== Document section ==

NLRB staff reviewed how the board and other independent agencies have handled recusal and found there is no standard practice. During the Obama administration, Republican Philip Miscimarra recused himself from an independent-contracting case involving FedEx, though Democrats Craig Becker and Kent Hirozawa participated in cases involving a former employer or its client.
Federal law prohibits executive agency appointees from “participation in a particular matter that will have a direct and predictable effect” on their own financial interest or those of a family member. But in other cases, the NLRB report notes, government ethics rules direct appointees to consider whether their “impartiality would be questioned.”
At most agencies, ethics officers work with appointees to resolve potential conflicts, but the appointee makes the decision on recusal. The Securities and Exchange Commission has adopted a regulation specifically referring recusal motions to individual commissioners.
Federal judges also decide whether they are too conflicted to hear cases. Justice Elena Kagan recused herself from cases in which she represented the Obama administration as solicitor general. But judges don’t usually recuse from cases merely because they previously worked for a law firm representing a client with an interest in an issue before them.
The report concludes that the president may intervene if a board member violates an ethics pledge, and parties in cases may cite conflicts if they appeal decisions in federal court. But Trump appointees shouldn’t hold themselves to a standard that Democrats haven’t followed and won’t in the future.

===

Exercise brief =
Which officials does the excerpt on agency recusal name as examples of how past recusal decisions were handled?

== Extracted records ==

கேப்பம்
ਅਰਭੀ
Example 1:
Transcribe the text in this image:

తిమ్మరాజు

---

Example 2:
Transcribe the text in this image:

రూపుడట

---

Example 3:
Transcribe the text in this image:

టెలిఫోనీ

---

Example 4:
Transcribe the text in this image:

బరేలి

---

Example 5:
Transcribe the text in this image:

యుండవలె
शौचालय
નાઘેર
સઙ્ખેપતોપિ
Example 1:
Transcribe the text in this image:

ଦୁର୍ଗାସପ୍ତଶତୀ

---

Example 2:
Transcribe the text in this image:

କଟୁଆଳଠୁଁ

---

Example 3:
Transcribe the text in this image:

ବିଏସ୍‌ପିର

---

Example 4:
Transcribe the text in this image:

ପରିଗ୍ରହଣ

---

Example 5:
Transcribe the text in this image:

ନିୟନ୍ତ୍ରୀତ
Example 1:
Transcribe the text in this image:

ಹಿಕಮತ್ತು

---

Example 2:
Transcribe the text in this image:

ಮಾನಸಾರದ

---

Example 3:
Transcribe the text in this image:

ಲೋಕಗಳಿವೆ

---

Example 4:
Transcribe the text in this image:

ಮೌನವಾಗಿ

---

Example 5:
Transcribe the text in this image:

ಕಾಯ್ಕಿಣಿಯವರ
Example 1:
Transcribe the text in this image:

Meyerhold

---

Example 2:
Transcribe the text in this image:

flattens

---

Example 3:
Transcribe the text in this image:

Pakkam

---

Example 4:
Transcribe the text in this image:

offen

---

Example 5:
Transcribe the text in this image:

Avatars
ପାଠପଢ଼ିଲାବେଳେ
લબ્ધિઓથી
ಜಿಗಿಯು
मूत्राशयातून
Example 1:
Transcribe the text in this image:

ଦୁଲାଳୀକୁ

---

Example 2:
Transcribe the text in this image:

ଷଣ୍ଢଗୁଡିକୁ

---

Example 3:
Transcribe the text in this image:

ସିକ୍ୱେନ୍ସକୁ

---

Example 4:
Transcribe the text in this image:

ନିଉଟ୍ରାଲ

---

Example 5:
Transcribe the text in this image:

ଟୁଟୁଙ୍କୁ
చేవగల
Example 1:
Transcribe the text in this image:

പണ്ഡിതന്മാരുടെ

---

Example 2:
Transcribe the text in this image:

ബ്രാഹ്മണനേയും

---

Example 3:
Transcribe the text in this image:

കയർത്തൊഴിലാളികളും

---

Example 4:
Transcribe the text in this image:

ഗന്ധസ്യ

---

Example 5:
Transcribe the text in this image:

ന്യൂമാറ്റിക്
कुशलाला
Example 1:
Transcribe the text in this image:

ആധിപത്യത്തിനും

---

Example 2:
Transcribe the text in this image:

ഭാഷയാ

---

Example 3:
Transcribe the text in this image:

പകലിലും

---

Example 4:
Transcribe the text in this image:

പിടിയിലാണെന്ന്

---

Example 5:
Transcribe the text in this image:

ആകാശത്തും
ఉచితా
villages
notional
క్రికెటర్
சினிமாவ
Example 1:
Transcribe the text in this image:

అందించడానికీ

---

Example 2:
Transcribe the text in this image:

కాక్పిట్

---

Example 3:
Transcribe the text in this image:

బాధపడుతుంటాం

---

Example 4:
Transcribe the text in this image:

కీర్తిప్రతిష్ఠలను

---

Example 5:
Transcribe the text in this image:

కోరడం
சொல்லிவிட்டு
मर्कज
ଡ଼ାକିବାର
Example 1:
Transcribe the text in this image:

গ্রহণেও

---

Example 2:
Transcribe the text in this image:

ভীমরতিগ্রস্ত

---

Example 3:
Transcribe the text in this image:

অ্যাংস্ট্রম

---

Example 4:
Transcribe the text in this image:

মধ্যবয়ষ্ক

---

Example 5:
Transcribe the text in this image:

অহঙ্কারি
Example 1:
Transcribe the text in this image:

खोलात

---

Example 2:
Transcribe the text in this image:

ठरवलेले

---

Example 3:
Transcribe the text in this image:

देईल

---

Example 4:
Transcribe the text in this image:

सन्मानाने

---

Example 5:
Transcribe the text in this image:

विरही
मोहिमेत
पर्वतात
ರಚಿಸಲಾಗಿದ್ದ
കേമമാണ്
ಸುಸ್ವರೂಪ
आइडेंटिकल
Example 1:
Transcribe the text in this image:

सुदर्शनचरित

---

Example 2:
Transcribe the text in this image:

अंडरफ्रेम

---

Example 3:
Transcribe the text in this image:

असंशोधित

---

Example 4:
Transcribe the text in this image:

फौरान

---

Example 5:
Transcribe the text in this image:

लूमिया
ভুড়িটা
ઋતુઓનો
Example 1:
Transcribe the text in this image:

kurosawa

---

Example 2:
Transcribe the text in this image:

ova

===
== Extracted records ==

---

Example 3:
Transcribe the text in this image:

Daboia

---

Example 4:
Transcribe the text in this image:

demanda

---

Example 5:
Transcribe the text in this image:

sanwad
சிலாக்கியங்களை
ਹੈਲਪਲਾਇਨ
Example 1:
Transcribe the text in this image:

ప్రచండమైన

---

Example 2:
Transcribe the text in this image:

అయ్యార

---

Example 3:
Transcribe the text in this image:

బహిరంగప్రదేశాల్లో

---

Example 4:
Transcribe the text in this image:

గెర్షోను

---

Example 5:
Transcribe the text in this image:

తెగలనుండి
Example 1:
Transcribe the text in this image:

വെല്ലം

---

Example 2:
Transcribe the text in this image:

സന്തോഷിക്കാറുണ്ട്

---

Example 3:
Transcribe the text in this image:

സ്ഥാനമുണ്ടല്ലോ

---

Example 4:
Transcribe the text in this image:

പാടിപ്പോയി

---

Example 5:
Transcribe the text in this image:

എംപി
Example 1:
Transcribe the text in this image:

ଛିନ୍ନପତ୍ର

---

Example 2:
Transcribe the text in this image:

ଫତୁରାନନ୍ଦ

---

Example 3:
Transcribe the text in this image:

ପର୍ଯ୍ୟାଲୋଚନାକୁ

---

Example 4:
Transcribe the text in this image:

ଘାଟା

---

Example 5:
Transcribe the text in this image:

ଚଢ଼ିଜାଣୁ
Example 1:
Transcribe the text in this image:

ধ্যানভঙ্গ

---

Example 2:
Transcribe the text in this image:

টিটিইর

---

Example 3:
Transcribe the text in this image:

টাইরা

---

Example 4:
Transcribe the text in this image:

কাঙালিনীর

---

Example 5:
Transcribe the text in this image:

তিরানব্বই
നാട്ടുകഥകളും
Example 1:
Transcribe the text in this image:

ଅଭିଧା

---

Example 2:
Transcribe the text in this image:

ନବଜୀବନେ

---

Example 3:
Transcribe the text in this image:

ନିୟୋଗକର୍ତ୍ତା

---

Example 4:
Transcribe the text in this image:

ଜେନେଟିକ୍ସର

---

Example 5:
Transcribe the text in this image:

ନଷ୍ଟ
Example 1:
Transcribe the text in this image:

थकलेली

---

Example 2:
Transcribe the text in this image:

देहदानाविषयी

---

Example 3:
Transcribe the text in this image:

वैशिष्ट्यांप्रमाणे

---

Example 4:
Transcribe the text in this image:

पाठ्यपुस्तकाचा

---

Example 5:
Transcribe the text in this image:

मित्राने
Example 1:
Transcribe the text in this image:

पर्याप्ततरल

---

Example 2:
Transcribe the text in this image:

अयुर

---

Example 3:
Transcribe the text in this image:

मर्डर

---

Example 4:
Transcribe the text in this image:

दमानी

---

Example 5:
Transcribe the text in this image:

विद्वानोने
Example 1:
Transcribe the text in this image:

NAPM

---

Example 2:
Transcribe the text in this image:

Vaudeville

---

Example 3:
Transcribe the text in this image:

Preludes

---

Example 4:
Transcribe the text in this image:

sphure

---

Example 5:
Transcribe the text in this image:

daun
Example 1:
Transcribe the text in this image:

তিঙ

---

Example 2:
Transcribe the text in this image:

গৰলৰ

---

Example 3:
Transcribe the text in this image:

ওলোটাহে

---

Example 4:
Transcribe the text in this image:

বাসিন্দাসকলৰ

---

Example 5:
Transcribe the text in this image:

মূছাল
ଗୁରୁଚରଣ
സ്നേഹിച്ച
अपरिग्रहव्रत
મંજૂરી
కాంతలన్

===

Correct output =
Philip Miscimarra, Craig Becker, Kent Hirozawa, Elena Kagan